We broach the possibility this whole exercise is just recursive post modern bullshit with Flores and he happily agrees.
“I am Latino,” he said. “I identify with Latinos, obviously. But I consider myself human before anything else. We are all one race, human. By breaking us down into groups you divide us. Division is our downfall as a race.”

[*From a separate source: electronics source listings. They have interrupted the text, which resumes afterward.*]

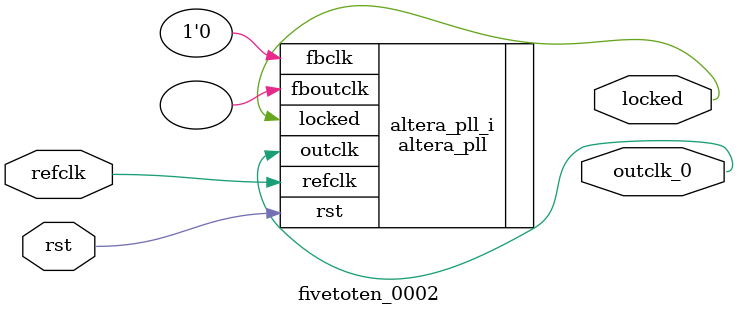
<source format=v>
`timescale 1ns/10ps
module  fivetoten_0002(

	// interface 'refclk'
	input wire refclk,

	// interface 'reset'
	input wire rst,

	// interface 'outclk0'
	output wire outclk_0,

	// interface 'locked'
	output wire locked
);

	altera_pll #(
		.fractional_vco_multiplier("false"),
		.reference_clock_frequency("50.0 MHz"),
		.operation_mode("direct"),
		.number_of_clocks(1),
		.output_clock_frequency0("100.000000 MHz"),
		.phase_shift0("0 ps"),
		.duty_cycle0(50),
		.output_clock_frequency1("0 MHz"),
		.phase_shift1("0 ps"),
		.duty_cycle1(50),
		.output_clock_frequency2("0 MHz"),
		.phase_shift2("0 ps"),
		.duty_cycle2(50),
		.output_clock_frequency3("0 MHz"),
		.phase_shift3("0 ps"),
		.duty_cycle3(50),
		.output_clock_frequency4("0 MHz"),
		.phase_shift4("0 ps"),
		.duty_cycle4(50),
		.output_clock_frequency5("0 MHz"),
		.phase_shift5("0 ps"),
		.duty_cycle5(50),
		.output_clock_frequency6("0 MHz"),
		.phase_shift6("0 ps"),
		.duty_cycle6(50),
		.output_clock_frequency7("0 MHz"),
		.phase_shift7("0 ps"),
		.duty_cycle7(50),
		.output_clock_frequency8("0 MHz"),
		.phase_shift8("0 ps"),
		.duty_cycle8(50),
		.output_clock_frequency9("0 MHz"),
		.phase_shift9("0 ps"),
		.duty_cycle9(50),
		.output_clock_frequency10("0 MHz"),
		.phase_shift10("0 ps"),
		.duty_cycle10(50),
		.output_clock_frequency11("0 MHz"),
		.phase_shift11("0 ps"),
		.duty_cycle11(50),
		.output_clock_frequency12("0 MHz"),
		.phase_shift12("0 ps"),
		.duty_cycle12(50),
		.output_clock_frequency13("0 MHz"),
		.phase_shift13("0 ps"),
		.duty_cycle13(50),
		.output_clock_frequency14("0 MHz"),
		.phase_shift14("0 ps"),
		.duty_cycle14(50),
		.output_clock_frequency15("0 MHz"),
		.phase_shift15("0 ps"),
		.duty_cycle15(50),
		.output_clock_frequency16("0 MHz"),
		.phase_shift16("0 ps"),
		.duty_cycle16(50),
		.output_clock_frequency17("0 MHz"),
		.phase_shift17("0 ps"),
		.duty_cycle17(50),
		.pll_type("General"),
		.pll_subtype("General")
	) altera_pll_i (
		.rst	(rst),
		.outclk	({outclk_0}),
		.locked	(locked),
		.fboutclk	( ),
		.fbclk	(1'b0),
		.refclk	(refclk)
	);
endmodule


</source>
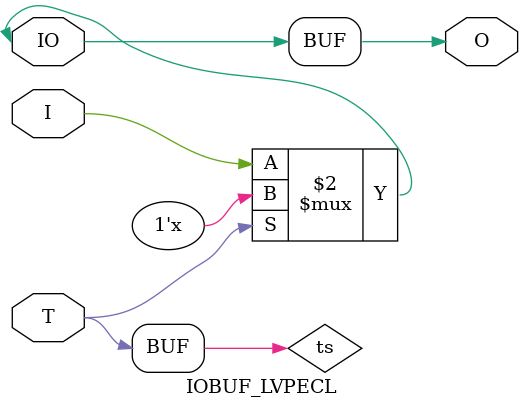
<source format=v>

/*

FUNCTION    : INPUT TRI-STATE OUTPUT BUFFER

*/

`celldefine
`timescale  100 ps / 10 ps

module IOBUF_LVPECL (O, IO, I, T);

    output O;

    inout  IO;

    input  I, T;

    or O1 (ts, 1'b0, T);
    bufif0 T1 (IO, I, ts);

    buf B1 (O, IO);

endmodule

</source>
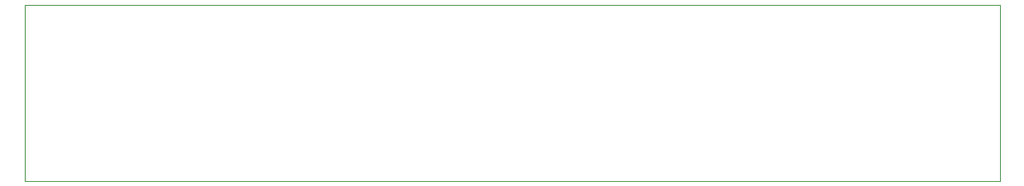
<source format=gbr>
%TF.GenerationSoftware,KiCad,Pcbnew,6.0.0*%
%TF.CreationDate,2022-04-11T19:56:14-05:00*%
%TF.ProjectId,main_board_bodged,6d61696e-5f62-46f6-9172-645f626f6467,rev?*%
%TF.SameCoordinates,Original*%
%TF.FileFunction,Profile,NP*%
%FSLAX46Y46*%
G04 Gerber Fmt 4.6, Leading zero omitted, Abs format (unit mm)*
G04 Created by KiCad (PCBNEW 6.0.0) date 2022-04-11 19:56:14*
%MOMM*%
%LPD*%
G01*
G04 APERTURE LIST*
%TA.AperFunction,Profile*%
%ADD10C,0.100000*%
%TD*%
G04 APERTURE END LIST*
D10*
X126975000Y-131775000D02*
X226750000Y-131775000D01*
X226750000Y-131775000D02*
X226750000Y-149875000D01*
X226750000Y-149875000D02*
X126975000Y-149875000D01*
X126975000Y-149875000D02*
X126975000Y-131775000D01*
M02*

</source>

Viva la Revolucion: Five Mandatory Latino Grind Albums

World Downfall
We’ve already deemed this the seventh greatest grind album of all time, so not too much more needs to be said.
World Downfall is a blistering tour de force of straight forward punk guitar over blast beat goodness. Almost as famous for the band members’ subsequent bands, Terrorizer were not only L.A.’s premiere grinders, but America’s best entry into the blast beat sweepstakes during the 1980s as well.
Terrorizer’s influence is undeniable. You can hear World Downfall’s influence in every straight forward, grimy grind band that came after them.

Crime Against Humanity
Wild Rags
After Terrorizer posthumously recorded World Downfall, frontman Oscar Garcia leaped into his new project. Rounding up members of Majesty and other local bands, Nausea crossed up proto-grind with bits of crust and a few industrial flourishes to firmly establish Garcia was not about to rest on his Terrorizer laurels. Though Crime Against Humanity is the band’s only full length to date, Garcia and Co. remain active, periodically playing along side like minded bangers such as Venomous Concept and Phobia.

Resistant Culture
Welcome to Reality
S.O.S. Records
The first album G&P set its hand to reviewing. After a not so amicable parting of the ways with Napalm Death, guitarist Jesse Pintado hooked up with this all Latino ensemble, formerly known as Resistant Militia and featuring Tony Rezhawk, who would stand in for Oscar Garcia when Pintado reunited Terrorizer just before his untimely death. While Darker Days Ahead failed to revive Terrorizer’s glory days, Welcome to Reality is a stunning bit of forward looking metal noise, mixing prime grind with native chants and rhythms to create a startling original sound. The band’s lyrical concepts and political stances on the behalf of America’s marginalized native peoples are also refreshing.
If your ancestors sold small box infected blankets to indigenous peoples, Resistant Culture would like to have a word with you.

Excruciating Terror
Divided We Fall
Other than Phobia, no other first wave grind band was nearly as crusty and punked out as Excruciating Terror. This trio blasted out bass-heavy, primal thumpings that could peel the siding off your house from a couple blocks over.
Though they only recorded a couple of albums during their brief lifespan, Excruciating Terror went out on a high note with 1997’s Divided We Fall, a pissed off diatribe about the world’s many failings spread over 21 60-second outbursts. This is a band that has never gotten the proper credit for their place in grindcore’s annals, and Divided We Fall is an excellent place to get acquainted with one of the scene’s elder statesmen.

Bloody Phoenix
War, Hate and Misery
625 Thrash
After Excruciating Terror fizzled, guitarist Jerry Flores roared right back with another largely-Latino ensemble that whips out snarling, stabbing bursts of grindcore bliss.
Picking up where his last band left off, Flores and his team are setting the bar even higher with a new batch of songs that easily rival the genre’s forerunners.
We’re all for seeing grind mutate and explore new possibilities, but it’s also nice to see someone keeping the home fires of the old school burning.